» Passage
Benzophenone imine
- Names: Preferred IUPAC name Diphenylmethanimine

Identifiers
- CAS Number: 1013-88-3;
- 3D model (JSmol): Interactive image;
- ChemSpider: 120561;
- ECHA InfoCard: 100.103.715
- EC Number: 600-205-0; 440-870-2;
- PubChem CID: 136809;
- UNII: EJJ21NA7VI;
- CompTox Dashboard (EPA): DTXSID10870832 ;

Properties
- Chemical formula: C_{13}H_{11}N
- Molar mass: 181.238 g·mol^{−1}
- Hazards: GHS labelling:
- Pictograms: GHS07: Exclamation mark
- Signal word: Warning
- Hazard statements: H315, H319, H335
- Precautionary statements: P261, P264, P271, P280, P302+P352, P304+P340, P305+P351+P338, P312, P321, P332+P313, P337+P313, P362, P403+P233, P405, P501

= Benzophenone imine =

Benzophenone imine is an organic compound with the formula of (C_{6}H_{5})_{2}C=NH. A pale yellow liquid, benzophenone imine is used as a reagent in organic synthesis.

» Complete the following
• 1. Answer these from the benzophenone imine entry:
(a) What molar mass does it give?
(b) What signal word appears under the hazard labelling?
(c) What color and physical state does it describe the compound as having?
• 2. Write the next part of the entry on benzophenone imine, picking up after its final sentence.

» Dataset entries
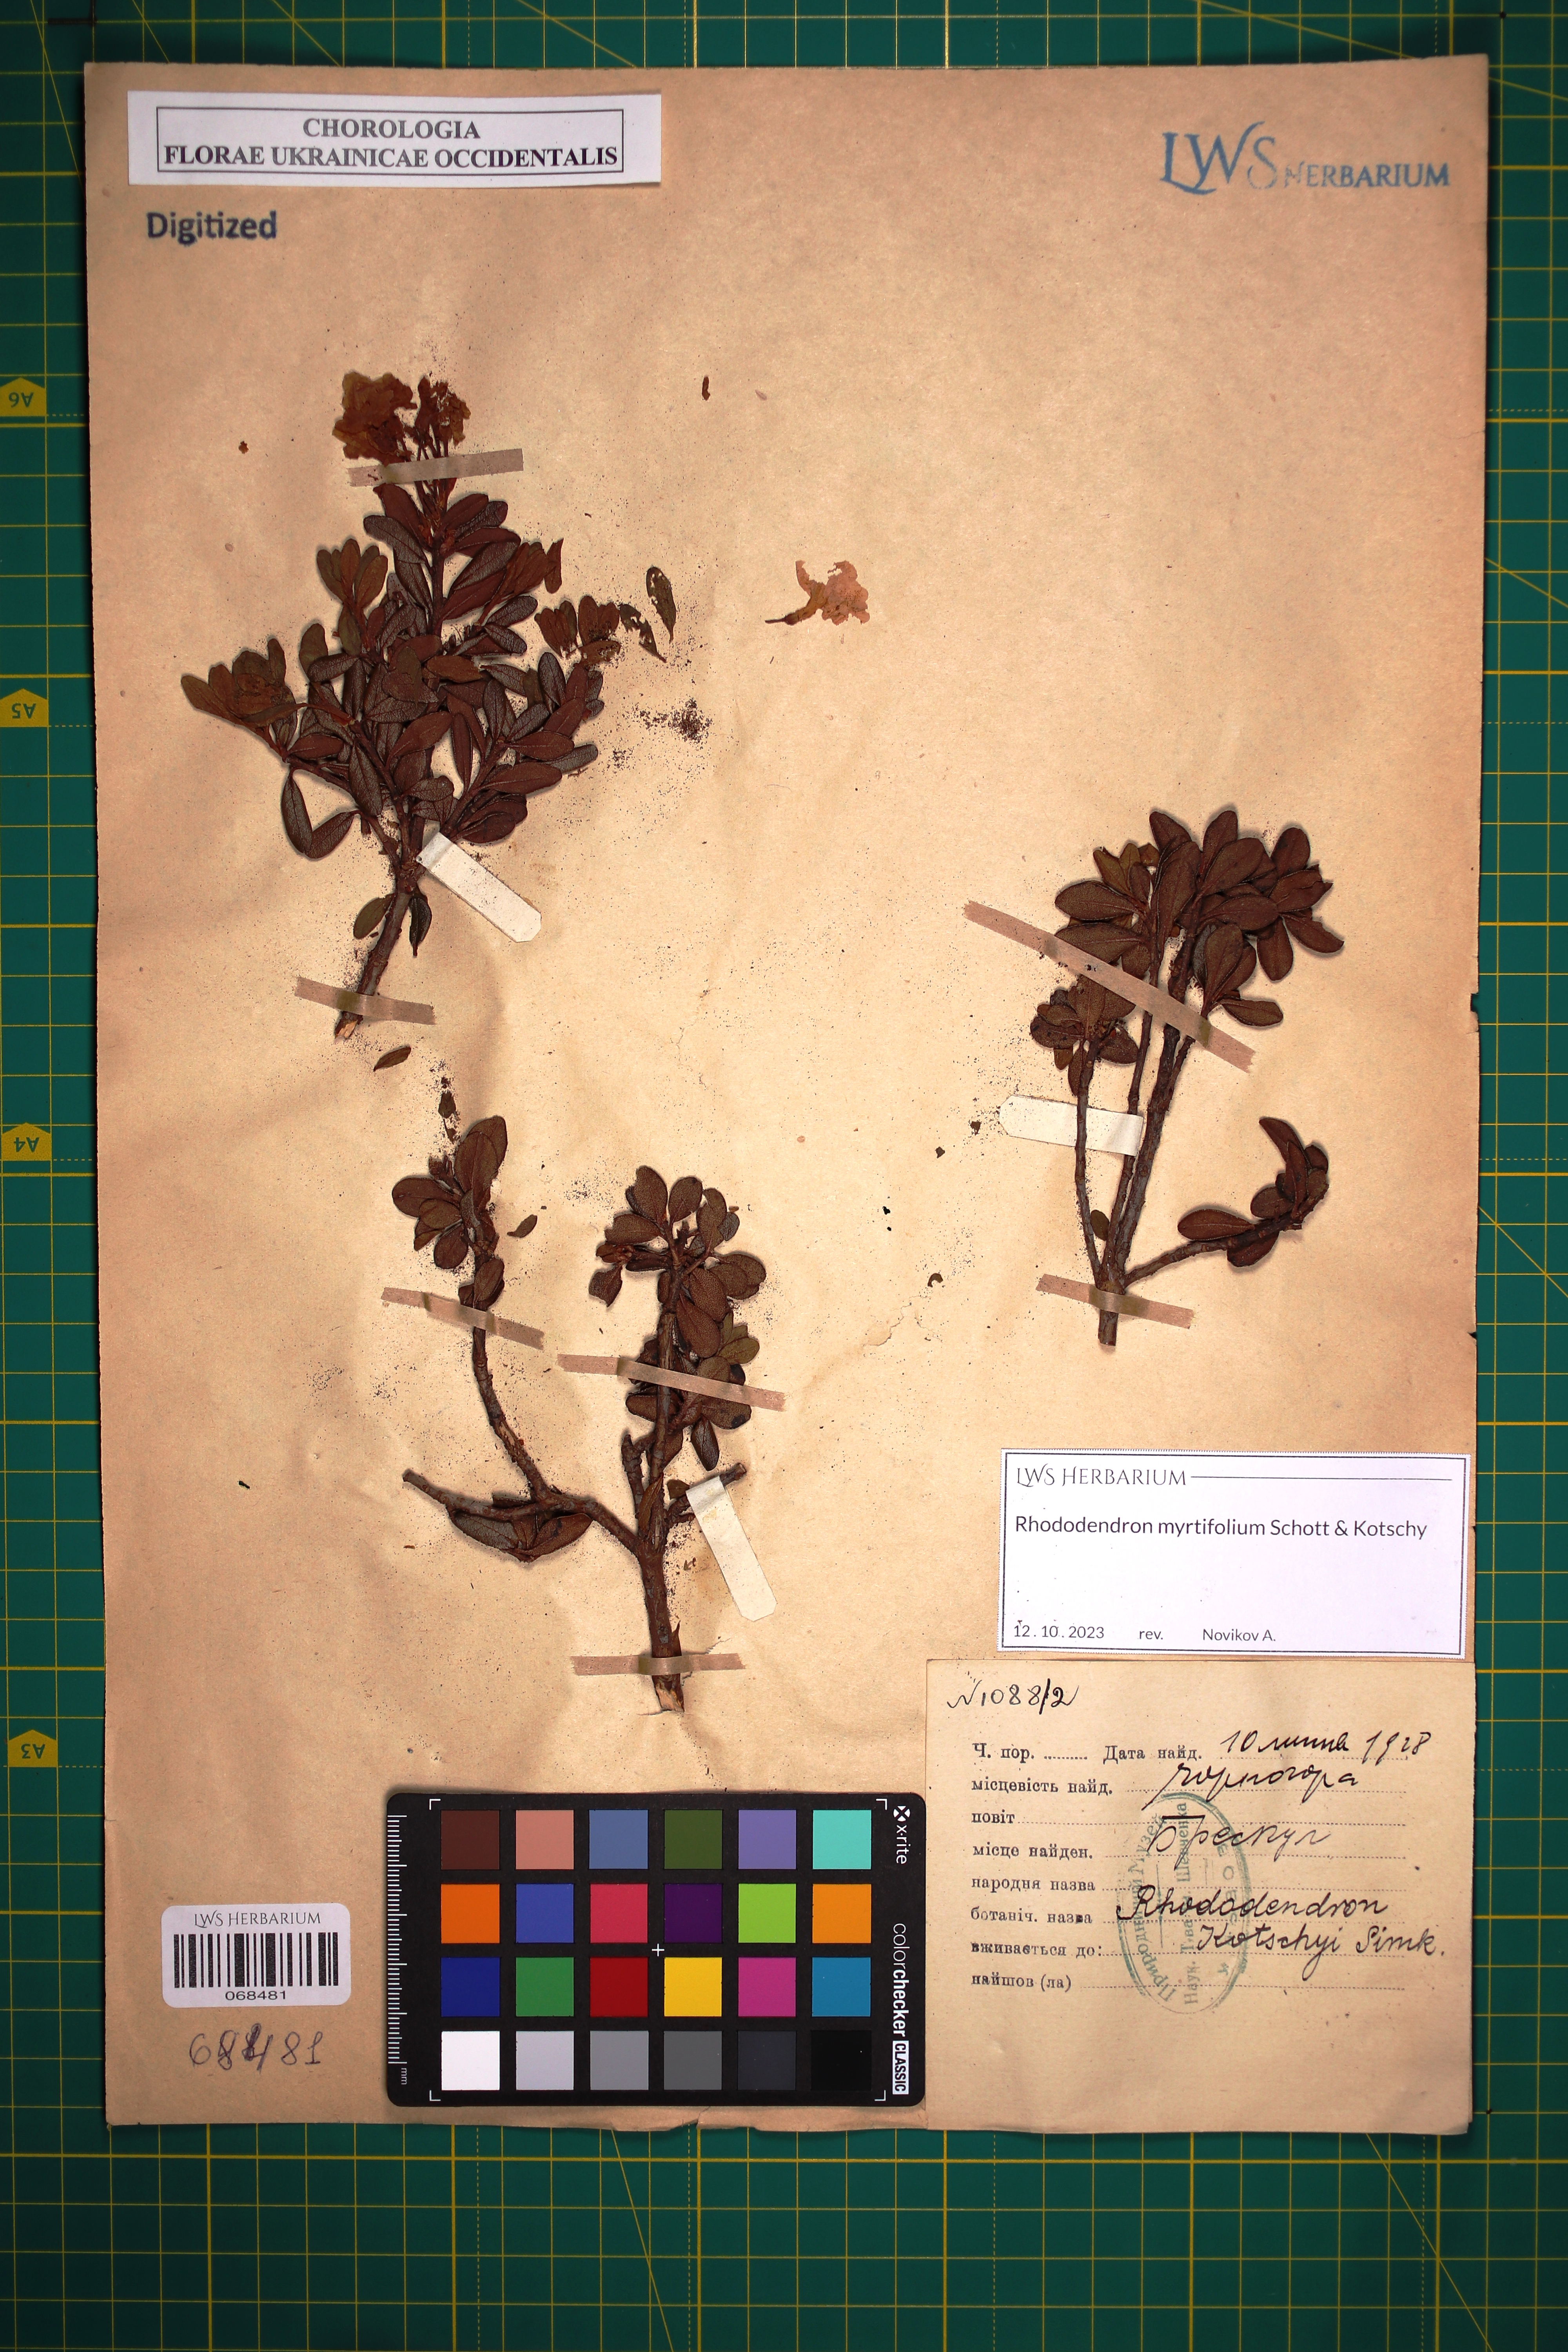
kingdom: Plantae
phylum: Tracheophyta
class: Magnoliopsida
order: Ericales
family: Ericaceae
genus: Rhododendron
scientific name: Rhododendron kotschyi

» Answers provided
• 1.
(a) 181.238 g·mol^{−1}
(b) Warning
(c) A pale yellow liquid

• 2.
== Synthesis ==
Benzophenone imine can be prepared by the thermal decomposition of benzophenone oxime:
2 (C_{6}H_{5})_{2}C=NOH → (C_{6}H_{5})_{2}C=NH + (C_{6}H_{5})_{2}C=O

Benzophenone imine can also be synthesized by addition of phenylmagnesium bromide to benzonitrile followed by careful hydrolysis (lest the imine be hydrolyzed):
C_{6}H_{5}CN + C_{6}H_{5}MgBr → (C_{6}H_{5})_{2}C=NMgBr
(C_{6}H_{5})_{2}C=NMgBr + H_{2}O → (C_{6}H_{5})_{2}C=NH + MgBr(OH)
This method is known as Moureu-Mignonac ketimine synthesis.
Yet another route to benzophenone imine involves reaction of benzophenone and ammonia.

== Reactions ==
Benzophenone imine undergoes deprotonation with alkyl lithium reagents.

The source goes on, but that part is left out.